13.07.2017 change 13.07.2017

Scientists want the EU to double science funding after 2020

Photo: Fotolia Photo: Fotolia

A group of scientists called on the European Union to invest more in research and development. Experts want the budget of the successor of the EU Research and Innovation Programme Horizon 2020 to be doubled - to 160 billion euros.

Horizon 2020 is the largest research and innovation funding programme in the history of the European Union. Its budget for the years 2014-2020 is nearly 80 billion euros. The aim of the programme is to create a coherent system for financing innovation: from the scientific concept, through the research stage to the implementation of new solutions, products or technologies.

"Research and innovation make a big difference to enhancing productivity, boosting competitiveness and tangibly improving our quality of life. (...) We need to better reap the benefits of this knowledge by turning it into value for economy and society through innovation" - EU research and innovation Commissioner Carlos Moedas said at the conference, which presented a report prepared for the European Commission by a group of scientists.

The expert group that prepared the document was chaired by former WTO head and European Trade Commissioner Pascal Lamy, head of the Jacques Delors Institute. At the conference, he argued that Europeans are good at investing in science but not good enough to make money through these investments. This is also the main message of the report: the EU needs to learn how to capitalize knowledge and convert innovation into economic growth. Over the past 20 years, two thirds of economic growth in industrialized economies has been the result of research and innovation.

The report shows that the EU spends 50% less on research and development than South Korea, taking into account a percentage of GDP - 2.03%. (4.23 percent in South Korea). For comparison, Japan allocates 3.49 GDP percent for this purpose, USA - 2.79% and China - 2.07%.
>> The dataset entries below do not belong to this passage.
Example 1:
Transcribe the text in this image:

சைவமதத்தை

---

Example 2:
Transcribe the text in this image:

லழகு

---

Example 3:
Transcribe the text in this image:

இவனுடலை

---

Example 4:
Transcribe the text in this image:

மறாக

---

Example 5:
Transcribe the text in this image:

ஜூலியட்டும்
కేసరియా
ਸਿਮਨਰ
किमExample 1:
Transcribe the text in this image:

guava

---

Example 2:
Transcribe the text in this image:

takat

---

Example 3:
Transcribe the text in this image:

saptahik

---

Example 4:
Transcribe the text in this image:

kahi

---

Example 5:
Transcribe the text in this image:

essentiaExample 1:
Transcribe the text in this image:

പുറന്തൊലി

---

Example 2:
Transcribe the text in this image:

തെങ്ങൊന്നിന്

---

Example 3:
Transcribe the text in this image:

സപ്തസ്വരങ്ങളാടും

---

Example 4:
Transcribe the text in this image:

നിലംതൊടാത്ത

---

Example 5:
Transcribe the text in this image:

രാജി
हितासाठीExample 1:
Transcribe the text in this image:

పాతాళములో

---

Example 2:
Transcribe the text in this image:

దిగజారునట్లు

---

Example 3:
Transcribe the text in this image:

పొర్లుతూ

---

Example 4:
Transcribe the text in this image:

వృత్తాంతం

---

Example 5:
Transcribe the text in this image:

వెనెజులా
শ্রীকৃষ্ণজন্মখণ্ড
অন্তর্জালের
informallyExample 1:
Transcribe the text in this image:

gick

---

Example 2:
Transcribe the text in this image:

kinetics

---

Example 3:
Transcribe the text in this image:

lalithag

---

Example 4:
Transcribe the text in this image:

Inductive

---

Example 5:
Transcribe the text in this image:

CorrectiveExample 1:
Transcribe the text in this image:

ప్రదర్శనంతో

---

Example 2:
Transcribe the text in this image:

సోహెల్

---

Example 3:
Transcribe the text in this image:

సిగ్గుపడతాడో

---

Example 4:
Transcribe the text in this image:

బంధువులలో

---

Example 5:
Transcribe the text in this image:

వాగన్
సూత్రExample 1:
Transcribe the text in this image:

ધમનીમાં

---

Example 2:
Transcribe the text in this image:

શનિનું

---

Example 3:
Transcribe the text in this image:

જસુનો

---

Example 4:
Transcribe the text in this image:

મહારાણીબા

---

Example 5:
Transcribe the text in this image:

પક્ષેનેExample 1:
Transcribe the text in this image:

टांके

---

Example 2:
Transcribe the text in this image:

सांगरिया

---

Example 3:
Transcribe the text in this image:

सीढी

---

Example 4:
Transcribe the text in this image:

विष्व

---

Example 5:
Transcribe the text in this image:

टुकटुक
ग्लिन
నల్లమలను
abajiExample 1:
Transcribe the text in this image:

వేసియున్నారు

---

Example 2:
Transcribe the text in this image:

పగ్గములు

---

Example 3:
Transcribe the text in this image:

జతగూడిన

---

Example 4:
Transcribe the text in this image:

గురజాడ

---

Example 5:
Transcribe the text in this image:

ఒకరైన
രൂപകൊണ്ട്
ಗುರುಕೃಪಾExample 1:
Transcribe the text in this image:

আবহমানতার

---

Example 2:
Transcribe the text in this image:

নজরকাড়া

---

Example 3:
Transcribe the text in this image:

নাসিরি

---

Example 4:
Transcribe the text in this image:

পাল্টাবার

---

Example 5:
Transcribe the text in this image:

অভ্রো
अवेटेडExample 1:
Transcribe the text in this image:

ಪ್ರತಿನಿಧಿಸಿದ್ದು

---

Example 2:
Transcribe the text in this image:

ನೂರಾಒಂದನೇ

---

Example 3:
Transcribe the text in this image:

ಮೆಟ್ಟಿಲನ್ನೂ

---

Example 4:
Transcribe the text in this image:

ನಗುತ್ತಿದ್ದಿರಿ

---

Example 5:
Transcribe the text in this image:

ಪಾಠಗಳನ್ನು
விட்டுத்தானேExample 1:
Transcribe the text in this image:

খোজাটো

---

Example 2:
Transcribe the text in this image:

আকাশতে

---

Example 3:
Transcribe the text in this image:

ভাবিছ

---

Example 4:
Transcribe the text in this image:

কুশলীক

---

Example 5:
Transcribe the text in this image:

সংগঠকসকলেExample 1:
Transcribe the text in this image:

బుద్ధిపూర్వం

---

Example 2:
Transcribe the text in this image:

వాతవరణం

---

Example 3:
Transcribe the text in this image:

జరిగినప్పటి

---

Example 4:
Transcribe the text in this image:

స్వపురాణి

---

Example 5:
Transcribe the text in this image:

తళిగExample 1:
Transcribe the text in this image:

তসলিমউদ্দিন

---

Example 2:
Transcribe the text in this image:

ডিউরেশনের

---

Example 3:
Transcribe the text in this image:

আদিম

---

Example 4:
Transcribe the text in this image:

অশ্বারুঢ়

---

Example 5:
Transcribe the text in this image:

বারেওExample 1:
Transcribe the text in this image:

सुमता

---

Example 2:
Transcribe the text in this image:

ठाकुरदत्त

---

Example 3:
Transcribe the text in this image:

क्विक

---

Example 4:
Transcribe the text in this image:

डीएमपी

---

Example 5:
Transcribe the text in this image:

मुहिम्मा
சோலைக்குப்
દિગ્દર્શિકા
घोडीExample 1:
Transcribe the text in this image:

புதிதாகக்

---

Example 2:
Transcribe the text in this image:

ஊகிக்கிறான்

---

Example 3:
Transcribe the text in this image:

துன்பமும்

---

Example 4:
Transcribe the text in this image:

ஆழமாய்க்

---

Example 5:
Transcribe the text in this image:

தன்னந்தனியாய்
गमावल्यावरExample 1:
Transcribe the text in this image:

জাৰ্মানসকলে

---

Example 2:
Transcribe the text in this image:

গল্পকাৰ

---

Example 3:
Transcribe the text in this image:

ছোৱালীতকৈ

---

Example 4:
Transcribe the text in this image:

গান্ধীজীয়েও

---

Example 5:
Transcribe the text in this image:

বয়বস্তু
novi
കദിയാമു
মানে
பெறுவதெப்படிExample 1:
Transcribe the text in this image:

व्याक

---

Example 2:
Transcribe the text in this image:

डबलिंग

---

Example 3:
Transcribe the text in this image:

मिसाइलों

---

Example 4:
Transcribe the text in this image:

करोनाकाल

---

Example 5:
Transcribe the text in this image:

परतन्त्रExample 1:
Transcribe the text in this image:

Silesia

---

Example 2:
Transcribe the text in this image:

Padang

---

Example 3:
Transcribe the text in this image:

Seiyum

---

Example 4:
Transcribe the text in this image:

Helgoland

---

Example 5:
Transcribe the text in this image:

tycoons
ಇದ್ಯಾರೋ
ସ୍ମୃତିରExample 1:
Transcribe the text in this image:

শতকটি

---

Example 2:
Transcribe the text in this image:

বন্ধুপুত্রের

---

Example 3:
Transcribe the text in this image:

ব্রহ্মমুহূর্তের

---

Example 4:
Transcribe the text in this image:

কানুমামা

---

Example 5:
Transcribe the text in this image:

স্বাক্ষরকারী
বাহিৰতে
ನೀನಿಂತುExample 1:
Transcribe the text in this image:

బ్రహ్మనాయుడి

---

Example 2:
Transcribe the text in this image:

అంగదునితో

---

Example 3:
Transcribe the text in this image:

Researchers argue that research and innovation should be given priority in EU and national budgets, and that the budget of the successor of EU\'s research and innovation programme Horizon 2020 should be doubled. This is one of the eleven recommendations contained in the document addressed to the European Union decision makers.

Other recommendations include creating a EU innovation strategy, educating people who may have the greatest impact on innovation in Europe, rationalising EU spending on research (by eliminating numerous support instruments to strengthen the most effective instruments), increasing the cooperation between the science sector and citizens in creating innovation and improving cooperation between EU countries in research and development of new technologies.

The group of experts who wrote the report was set up in December 2016 to advise the European Commission on how to invest in science. It is composed of representatives of universities, research institutions and companies. There is also a Polish representative - Prof. Lucyna Woźniak, Vice-Rector for Science and International Cooperation of the Medical University of Lodz.